Faced with a Congressional super-majority which threatened to override a would-be veto, Donald Trump has signed the sanctions bill which has received universal global criticism, including from America’s allies in the European Union.
Trump signed the bill for the sake of what he called “national unity” while conceding the bill was “flawed”.
“Today, I have signed into law H.R. 3364, the ‘Countering America’s Adversaries Through Sanctions Act.’ While I favour tough measures to punish and deter aggressive and destabilising behaviour by Iran, North Korea, and Russia, this legislation is significantly flawed”.
Trump went on to say that the legislation “included a number of clearly unconstitutional provisions” which “encroaches on the executive branch’s authority to negotiate”, something he blamed on the hasty manner in which the bill was cobbled together.

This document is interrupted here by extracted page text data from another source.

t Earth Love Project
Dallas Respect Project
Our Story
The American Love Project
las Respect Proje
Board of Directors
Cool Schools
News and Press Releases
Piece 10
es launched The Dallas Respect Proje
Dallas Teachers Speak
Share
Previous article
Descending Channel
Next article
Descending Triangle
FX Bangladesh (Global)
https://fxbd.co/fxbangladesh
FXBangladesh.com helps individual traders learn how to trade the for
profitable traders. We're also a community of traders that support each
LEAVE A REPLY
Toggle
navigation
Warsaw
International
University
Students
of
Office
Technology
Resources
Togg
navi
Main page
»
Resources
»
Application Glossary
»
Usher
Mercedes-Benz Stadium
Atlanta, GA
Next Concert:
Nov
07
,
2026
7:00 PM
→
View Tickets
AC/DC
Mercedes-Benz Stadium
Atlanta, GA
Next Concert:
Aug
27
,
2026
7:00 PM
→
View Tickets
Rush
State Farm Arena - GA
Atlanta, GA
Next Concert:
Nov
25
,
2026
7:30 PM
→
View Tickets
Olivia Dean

“Yet despite its problems, I am signing this bill for the sake of national unity,” Trump said. “It represents the will of the American people to see Russia take steps to improve relations with the United States. We hope there will be cooperation between our two countries on major global issues so that these sanctions will no longer be necessary”.
Donald Trump also made a point made recently in The Duran, that the legislation will if anything, bring Russia, Iran and North Korea closer together as mutual victims of the new sanctions.
Earlier, Rex Tillerson stated that both he and Donald Trump were unhappy about the bill but would try their utmost to work around it and pursue their version of improved relations with Moscow.
Russia has cut the presence of US diplomats and staff in Russia by 775 in retaliation for the still unresolved illegal seizure of Russian Embassy property in the United States under Barack Obama. The passage of the sanctions bill was said to be the straw that broke the camel’s back.
When it comes to Russia-US relations, the back is officially broken, at least for the time being.